- Apply what you read:
- 1) Quote the ACT passage word for word, the stretch from "Sometimes it’s easy" through "like to achieve.".
- 2) In the ACT passage, what four things does the writer say they use ACT to help clients do?
- 3) Pick up the ACT passage after its last sentence and keep writing it.

- Source passage:
☆ ☆ ☆

The foundation of my practice is based on Acceptance Commitment Therapy (ACT.) What’s ACT? The wide-web offers many explanations, articles, and books about ACT.
Me? I use ACT to assist clients define values, identify goals, create an action plan, and develop supportive tools along the way.
We all have values. Values embody the person we want to be, influencing how we treat others and how we interact with the world. Values are the foundation of our decisions about career, relationships, and personal growth.
Sometimes it’s easy to identify our values. And sometimes, we are surprised when our values change or are re-defined within the context of what we’d like to achieve.
Trying to define your values? Questions to ask yourself: As of today, what’s at the core of who I am – regardless of circumstances? What words define my moral compass?
What do you WANT to work toward? Improving relationships? Changing career? Learning something new? Improving health? When asked these questions are you answering: Yes. All those things. Or, are you having difficulty determining what your specific goals are?
Many tools to help determine the areas of life you want to work on. Sometimes, therapy changes your perspective on what goals are. Example: After a few therapy sessions and identifying values, you may prioritize social connection and spending time with people you care about – rather than your initial career goal.
How do you move in the direction of accomplishing your goals? Goals require you to ‘unpack’ tasks. In other words, the creation of small steps (of accomplishment) aligned with your mission.

☆ ☆ ☆

- Provided records:
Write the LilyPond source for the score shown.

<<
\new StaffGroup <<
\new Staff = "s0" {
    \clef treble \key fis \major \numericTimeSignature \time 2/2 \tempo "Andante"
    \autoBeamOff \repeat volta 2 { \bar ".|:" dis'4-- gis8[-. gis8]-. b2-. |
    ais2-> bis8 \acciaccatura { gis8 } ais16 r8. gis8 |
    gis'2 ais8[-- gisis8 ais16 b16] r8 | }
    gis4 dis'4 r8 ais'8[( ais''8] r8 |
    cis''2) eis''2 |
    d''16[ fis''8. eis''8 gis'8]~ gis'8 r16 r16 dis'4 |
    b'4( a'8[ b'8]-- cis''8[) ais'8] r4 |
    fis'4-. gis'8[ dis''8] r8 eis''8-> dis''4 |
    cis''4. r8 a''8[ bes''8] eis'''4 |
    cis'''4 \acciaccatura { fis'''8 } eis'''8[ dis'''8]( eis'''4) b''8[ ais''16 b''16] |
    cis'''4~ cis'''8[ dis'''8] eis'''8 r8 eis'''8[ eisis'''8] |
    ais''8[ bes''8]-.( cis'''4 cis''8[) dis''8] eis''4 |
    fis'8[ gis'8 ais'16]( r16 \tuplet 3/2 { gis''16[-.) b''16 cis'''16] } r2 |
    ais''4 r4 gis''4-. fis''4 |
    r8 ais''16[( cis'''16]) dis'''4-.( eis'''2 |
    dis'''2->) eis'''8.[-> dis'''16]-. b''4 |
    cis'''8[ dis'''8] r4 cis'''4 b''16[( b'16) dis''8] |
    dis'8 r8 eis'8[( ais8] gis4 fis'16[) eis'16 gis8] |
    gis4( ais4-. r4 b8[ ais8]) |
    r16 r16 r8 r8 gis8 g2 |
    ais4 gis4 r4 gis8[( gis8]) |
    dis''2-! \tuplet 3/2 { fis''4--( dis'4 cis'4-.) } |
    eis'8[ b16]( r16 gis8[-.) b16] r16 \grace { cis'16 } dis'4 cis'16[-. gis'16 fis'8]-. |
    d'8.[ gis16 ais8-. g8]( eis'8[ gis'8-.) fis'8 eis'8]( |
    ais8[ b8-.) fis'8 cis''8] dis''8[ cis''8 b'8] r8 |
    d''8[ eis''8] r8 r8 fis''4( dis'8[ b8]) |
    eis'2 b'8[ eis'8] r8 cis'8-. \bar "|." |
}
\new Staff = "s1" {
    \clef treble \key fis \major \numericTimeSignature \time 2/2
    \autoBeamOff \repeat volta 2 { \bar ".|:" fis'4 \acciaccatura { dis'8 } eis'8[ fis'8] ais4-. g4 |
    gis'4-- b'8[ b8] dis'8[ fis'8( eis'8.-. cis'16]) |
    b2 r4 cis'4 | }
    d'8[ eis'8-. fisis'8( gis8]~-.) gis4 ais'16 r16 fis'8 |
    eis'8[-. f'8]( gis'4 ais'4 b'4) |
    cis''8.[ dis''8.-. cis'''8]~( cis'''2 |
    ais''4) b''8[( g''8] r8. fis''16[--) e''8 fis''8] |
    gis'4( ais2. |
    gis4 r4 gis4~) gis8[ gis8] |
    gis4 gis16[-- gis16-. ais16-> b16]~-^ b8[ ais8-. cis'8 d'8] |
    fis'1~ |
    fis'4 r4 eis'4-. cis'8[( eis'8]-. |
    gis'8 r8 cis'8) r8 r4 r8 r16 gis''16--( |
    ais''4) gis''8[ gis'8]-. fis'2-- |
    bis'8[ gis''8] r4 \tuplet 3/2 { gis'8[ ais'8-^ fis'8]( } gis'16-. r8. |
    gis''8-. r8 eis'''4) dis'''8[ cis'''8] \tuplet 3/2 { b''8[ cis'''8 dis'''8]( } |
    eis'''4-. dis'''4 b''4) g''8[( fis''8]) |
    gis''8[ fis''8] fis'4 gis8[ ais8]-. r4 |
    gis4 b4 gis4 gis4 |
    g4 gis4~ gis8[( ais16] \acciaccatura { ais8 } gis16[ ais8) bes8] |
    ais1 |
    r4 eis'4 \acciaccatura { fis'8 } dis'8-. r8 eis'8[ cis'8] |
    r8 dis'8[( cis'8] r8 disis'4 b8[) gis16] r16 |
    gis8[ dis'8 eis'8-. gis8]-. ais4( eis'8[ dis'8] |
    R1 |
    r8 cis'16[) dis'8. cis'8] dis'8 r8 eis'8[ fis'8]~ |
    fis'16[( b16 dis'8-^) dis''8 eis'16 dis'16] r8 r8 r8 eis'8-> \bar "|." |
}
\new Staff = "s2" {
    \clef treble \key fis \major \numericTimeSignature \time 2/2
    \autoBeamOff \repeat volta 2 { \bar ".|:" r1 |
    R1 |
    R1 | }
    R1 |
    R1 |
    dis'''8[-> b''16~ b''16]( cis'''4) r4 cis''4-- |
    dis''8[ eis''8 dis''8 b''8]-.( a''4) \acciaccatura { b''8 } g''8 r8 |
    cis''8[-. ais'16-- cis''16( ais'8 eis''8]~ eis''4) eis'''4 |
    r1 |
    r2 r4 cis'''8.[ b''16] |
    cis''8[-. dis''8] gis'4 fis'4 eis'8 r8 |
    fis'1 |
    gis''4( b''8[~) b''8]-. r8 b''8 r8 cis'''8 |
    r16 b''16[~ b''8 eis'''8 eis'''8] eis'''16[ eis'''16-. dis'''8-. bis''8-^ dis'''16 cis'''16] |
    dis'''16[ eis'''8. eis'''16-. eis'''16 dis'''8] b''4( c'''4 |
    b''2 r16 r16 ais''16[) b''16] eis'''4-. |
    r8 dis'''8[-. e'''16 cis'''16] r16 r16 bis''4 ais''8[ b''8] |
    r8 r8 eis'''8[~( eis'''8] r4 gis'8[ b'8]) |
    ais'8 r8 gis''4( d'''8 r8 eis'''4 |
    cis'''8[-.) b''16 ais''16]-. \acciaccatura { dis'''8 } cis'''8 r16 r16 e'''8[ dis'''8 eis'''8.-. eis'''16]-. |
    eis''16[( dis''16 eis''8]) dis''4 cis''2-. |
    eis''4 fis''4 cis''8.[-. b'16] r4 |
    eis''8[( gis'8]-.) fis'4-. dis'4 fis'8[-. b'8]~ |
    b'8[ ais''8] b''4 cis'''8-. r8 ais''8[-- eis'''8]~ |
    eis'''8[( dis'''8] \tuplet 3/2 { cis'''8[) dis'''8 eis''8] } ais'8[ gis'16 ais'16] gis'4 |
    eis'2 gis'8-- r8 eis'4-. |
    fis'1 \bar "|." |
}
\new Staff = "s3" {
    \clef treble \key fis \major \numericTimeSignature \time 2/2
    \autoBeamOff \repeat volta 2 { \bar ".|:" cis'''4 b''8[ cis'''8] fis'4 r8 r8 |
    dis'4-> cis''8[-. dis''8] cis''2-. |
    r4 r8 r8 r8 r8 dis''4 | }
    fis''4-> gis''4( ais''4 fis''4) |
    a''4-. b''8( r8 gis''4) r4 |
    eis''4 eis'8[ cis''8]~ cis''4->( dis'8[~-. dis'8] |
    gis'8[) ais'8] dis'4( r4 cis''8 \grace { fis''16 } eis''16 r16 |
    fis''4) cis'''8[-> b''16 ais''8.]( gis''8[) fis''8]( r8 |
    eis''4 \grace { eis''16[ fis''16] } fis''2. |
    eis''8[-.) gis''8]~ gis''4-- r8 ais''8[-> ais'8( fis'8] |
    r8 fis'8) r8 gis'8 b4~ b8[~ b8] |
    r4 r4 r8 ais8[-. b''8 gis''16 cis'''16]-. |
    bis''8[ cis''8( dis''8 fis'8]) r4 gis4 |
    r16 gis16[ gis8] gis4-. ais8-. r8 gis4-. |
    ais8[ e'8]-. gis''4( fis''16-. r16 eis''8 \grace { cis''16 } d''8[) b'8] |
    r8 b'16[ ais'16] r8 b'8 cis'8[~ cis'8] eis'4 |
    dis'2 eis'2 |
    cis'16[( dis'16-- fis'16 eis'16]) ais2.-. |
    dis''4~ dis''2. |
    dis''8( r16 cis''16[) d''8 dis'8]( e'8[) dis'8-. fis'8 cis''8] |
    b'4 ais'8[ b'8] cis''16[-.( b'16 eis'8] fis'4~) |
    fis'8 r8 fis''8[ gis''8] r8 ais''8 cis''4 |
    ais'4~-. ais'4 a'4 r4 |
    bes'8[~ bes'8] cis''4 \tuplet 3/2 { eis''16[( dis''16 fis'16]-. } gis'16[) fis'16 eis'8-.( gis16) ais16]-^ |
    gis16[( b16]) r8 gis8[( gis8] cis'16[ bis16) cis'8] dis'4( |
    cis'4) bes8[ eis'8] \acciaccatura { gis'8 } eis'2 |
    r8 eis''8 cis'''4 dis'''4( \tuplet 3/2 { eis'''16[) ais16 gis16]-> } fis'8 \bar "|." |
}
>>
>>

☆ ☆ ☆

- Results:
- 1)
Sometimes it’s easy to identify our values. And sometimes, we are surprised when our values change or are re-defined within the context of what we’d like to achieve.

- 2)
- Define values
- Identify goals
- Create an action plan
- Develop supportive tools along the way

- 3)
Finding a new career can be overwhelming. However, action(s) (outlined below) are attainable and move us in a forward direction – which can be informative and collaborative to attain clarity on what our goals are.
‘Wednesday morning: Review indeed website for twenty minutes.’
‘Thursday: Update LinkedIn profile 10 minutes’
‘Saturday, text Aunt Mildred about potential workplace connection/ friend’
Tools. Tools. Tools. So many. It’s important to have a variety of tools, depending on circumstances. For example, if you are building a house, you will need more than just a saw, a hammer, and some wood. You may need nails, cement, measuring tape, a level . . . and people to reach out to (for support) as you embark on your mission.
Tool can be a combination depending on needs. Example:
Tools for someone going through divorce, experiencing feelings of guilt/fear/loss and not being able to sleep will benefit from a combination of: Gottman communication tools (for relationships) interlaced with personal ACT mindfulness/de-fusion/grounding tools in correlation with structured/routine tools to attain sleep (Cognitive Behavioral Therapy for Insomnia, CBT-I.)
We use ‘methods’ to process thoughts, feelings, and get present . . . which work for us. But, not all tools are right for the task at hand. Sometimes we get used to using a particular tool and we continue to use it, even though… it doesn’t seem to be helping. Remember the time I used the carpenter metaphor? I’m now using the cook metaphor…
Every cook has ingredients. And we all learn different ways to use ingredients to create what we want. And yeah, I’ll continue to use this cooking metaphor, to say: I am a therapist who helps my clients with ingredients, methods, techniques in the exploration of finding their primary dish (and necessary side dishes.) And those dishes may differ depending on the time of year, season … and relationship.
As your therapist, my aim is to help you identify and utilize tools … aligned with your action plan, values, and future forward goals.